Haunting…literally! And what a great story for a ghostly tale, should one be inclined to borrow from this sadness and write, write, write…
The young soldiers grave that was so tenderly cared for is my great grand uncle James Idle. My great grandmother Bertha was his sister, who also died young in 1916. I cannot thank Marjorie Dolman enough for the love she showed him all those years and am pleased that she now lies near ‘her soldier’. Thank you so much for the article above and on my next journey to UK I will make sure I place flowers on Marjories grave as a thankyou.
i am Marjorie Dolman’s grandson, and just want to say that my grandmother is buried in hullavington graveyard not in the the churchyard.
Thank you. I have made a correction to the text to reflect this.
just an extra bit of info,the little solder is laid to rest in the churchyard and my grandmother is buried in hullavington graveyard which is the other side of the village with her husband.
Similar kind of story in the news today. From the BBC:
Mystery visitor to boy’s grave in Gloucestershire, sought by sister
A mystery person who has been tending a boy’s grave in Gloucestershire is being sought by his sister.
Karl Smith was just 12 when he drowned on a scouting trip in 1947. He was buried at St Mary’s Church in Prestbury near Cheltenham.
For the last 20 years flowers and poems have been appearing on his grave, according to his sister Ann Kear.
She said: “They’re never signed, so someone wishes to remain incognito but I would love to speak to them.”
Ms Kear’s brother was on a scouting trip to Oxwich Bay near Swansea in August 1947, when the troop stopped at a village and were instructed not to go in the water.

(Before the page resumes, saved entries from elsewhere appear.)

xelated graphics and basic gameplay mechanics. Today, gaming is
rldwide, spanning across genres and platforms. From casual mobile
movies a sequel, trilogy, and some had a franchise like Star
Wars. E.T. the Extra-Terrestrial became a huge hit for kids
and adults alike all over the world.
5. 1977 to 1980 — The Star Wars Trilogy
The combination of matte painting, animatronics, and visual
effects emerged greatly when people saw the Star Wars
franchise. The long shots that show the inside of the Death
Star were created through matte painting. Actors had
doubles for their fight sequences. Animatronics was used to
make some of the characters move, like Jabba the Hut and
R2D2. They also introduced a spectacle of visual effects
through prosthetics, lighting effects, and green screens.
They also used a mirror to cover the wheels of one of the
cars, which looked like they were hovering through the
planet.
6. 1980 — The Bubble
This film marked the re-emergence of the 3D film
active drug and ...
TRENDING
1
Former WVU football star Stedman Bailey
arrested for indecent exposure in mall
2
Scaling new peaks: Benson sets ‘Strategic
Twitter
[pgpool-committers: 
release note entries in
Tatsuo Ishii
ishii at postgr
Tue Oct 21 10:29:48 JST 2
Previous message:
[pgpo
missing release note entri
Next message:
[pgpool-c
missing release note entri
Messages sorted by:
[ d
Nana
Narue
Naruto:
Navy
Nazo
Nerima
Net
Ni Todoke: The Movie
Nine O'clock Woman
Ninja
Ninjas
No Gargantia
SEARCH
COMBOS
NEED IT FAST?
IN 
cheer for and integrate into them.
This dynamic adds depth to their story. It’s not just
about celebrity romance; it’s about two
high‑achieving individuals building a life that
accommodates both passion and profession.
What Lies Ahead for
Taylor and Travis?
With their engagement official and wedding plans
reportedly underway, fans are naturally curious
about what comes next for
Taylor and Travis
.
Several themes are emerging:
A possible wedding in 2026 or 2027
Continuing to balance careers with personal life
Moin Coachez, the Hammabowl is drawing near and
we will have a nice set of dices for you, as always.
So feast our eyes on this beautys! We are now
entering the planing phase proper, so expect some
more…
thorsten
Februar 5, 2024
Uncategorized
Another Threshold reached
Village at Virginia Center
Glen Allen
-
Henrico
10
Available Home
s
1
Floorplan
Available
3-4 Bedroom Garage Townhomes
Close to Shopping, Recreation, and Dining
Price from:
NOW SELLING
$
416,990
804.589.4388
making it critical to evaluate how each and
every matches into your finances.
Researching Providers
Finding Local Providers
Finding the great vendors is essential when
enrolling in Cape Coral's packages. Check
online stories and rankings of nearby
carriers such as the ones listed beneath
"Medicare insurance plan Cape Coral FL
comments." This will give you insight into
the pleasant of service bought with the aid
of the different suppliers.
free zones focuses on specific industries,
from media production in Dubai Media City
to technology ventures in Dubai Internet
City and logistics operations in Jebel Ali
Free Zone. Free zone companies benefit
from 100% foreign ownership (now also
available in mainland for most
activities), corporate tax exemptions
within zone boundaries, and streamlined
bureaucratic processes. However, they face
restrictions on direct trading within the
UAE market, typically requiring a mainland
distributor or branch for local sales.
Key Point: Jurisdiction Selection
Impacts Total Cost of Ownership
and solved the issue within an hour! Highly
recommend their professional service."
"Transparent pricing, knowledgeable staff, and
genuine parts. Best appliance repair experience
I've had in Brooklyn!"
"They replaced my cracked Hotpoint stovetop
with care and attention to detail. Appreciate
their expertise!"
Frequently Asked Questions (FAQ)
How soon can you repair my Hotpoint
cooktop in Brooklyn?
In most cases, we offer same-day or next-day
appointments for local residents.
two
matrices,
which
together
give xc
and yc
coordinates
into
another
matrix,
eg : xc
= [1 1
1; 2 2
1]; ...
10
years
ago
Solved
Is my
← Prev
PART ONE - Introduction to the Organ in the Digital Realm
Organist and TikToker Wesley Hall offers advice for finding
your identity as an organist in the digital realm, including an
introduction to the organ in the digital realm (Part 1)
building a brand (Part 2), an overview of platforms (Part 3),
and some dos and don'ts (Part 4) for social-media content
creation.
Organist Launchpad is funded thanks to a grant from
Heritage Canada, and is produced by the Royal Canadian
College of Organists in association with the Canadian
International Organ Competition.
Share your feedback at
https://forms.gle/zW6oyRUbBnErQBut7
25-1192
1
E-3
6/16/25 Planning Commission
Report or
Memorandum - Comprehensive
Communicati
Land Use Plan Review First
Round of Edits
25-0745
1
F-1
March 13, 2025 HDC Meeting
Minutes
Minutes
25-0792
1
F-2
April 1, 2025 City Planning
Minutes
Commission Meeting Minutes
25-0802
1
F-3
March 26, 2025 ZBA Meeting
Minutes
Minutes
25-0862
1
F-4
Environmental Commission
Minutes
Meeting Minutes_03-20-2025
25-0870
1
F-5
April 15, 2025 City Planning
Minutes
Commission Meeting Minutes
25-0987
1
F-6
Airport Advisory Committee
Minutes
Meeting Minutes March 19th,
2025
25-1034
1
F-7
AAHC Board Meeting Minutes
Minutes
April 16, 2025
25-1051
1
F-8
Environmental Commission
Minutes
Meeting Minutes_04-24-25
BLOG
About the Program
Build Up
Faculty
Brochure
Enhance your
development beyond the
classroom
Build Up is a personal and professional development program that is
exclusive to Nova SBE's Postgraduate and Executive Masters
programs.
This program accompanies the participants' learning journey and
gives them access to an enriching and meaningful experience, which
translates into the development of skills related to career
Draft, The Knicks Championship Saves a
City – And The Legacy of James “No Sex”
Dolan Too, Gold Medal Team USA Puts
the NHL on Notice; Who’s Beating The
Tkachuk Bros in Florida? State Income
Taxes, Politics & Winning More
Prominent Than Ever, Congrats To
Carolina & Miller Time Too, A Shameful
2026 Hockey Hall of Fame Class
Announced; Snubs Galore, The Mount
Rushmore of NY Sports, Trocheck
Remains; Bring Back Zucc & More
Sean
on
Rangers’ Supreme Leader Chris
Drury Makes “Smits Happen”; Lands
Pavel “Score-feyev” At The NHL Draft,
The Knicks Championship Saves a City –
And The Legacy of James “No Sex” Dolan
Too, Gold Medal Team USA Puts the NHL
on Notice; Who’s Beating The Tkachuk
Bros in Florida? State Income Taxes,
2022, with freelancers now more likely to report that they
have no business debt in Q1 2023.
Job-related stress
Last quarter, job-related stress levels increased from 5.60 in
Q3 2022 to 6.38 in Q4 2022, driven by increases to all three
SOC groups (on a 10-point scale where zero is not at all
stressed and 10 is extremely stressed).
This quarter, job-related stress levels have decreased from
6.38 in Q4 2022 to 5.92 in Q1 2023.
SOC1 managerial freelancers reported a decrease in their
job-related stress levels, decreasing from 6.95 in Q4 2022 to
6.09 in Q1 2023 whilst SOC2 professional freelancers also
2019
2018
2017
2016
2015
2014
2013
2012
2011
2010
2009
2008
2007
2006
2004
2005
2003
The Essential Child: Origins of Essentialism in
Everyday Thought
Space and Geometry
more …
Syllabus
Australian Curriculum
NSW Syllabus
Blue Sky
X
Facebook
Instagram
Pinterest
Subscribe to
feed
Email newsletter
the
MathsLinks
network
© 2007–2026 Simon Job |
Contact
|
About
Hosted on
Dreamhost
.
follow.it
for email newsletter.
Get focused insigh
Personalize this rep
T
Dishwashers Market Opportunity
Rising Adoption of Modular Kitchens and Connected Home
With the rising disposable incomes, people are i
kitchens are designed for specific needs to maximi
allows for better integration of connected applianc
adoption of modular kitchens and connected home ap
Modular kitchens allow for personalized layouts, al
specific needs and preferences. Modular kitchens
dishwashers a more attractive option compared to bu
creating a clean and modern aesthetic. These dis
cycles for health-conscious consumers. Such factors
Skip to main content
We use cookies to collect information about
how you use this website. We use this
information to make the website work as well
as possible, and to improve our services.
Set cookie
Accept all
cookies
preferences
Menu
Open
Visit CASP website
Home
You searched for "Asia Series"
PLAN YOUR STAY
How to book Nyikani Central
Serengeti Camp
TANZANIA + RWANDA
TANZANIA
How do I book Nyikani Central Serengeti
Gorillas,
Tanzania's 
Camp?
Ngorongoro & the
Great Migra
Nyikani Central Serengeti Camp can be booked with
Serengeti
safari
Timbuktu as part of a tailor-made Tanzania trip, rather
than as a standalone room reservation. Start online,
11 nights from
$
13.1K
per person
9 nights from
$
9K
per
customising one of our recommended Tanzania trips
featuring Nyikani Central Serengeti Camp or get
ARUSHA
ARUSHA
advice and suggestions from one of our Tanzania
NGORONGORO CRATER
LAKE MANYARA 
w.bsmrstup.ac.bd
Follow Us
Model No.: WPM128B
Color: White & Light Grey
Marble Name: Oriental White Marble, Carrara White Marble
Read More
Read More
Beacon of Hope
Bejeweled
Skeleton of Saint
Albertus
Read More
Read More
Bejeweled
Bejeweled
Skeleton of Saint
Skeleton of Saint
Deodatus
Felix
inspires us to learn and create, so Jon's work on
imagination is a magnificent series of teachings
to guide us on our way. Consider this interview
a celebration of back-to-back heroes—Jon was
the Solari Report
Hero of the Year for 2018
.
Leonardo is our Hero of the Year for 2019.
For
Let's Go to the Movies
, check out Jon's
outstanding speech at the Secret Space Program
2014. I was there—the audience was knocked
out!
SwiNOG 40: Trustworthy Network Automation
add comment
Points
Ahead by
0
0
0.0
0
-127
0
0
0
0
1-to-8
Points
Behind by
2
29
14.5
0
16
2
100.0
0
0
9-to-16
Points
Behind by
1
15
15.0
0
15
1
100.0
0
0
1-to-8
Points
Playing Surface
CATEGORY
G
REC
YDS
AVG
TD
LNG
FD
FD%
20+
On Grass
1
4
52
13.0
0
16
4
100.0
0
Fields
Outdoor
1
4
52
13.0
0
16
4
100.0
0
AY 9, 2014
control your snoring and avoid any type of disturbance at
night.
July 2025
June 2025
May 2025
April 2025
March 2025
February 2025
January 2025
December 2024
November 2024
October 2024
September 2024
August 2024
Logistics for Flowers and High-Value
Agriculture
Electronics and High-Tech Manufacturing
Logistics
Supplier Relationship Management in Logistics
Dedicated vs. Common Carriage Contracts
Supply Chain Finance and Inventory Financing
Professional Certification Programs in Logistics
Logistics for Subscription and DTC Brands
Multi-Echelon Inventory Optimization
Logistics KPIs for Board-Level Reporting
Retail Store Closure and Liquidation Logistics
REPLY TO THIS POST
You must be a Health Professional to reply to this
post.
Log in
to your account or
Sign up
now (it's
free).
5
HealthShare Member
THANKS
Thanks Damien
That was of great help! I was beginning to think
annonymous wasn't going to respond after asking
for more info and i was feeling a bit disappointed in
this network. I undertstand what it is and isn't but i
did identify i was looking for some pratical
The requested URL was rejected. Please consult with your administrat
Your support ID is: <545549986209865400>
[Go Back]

“Boys being boys, they apparently saw the sea, wanted to get in and so they were in,” she said.
“But when they got them back out, there was one missing and that was Karl. They searched and he was face down in the water.”
‘Grave tended’
Ms Kear said she visits Prestbury cemetery each Christmas but has been finding “someone else has put something on the grave”.
“It’s either a sprig of holly, sometimes it’s been a little sheaf of corn nicely wrapped and also some words of tribute – quotations from poems,” she said.
“This time the grave has been tended and some flowers have been planted.”
Ms Kear, who was just seven when her brother died, said she left a laminated message at the grave for the person seven years ago but has “not heard anything”.
“They’re never signed but it’s very neat writing and sort of an elderly hand,” she said.
“But I would love to speak to them, remembering Karl would be wonderful – absolutely wonderful.”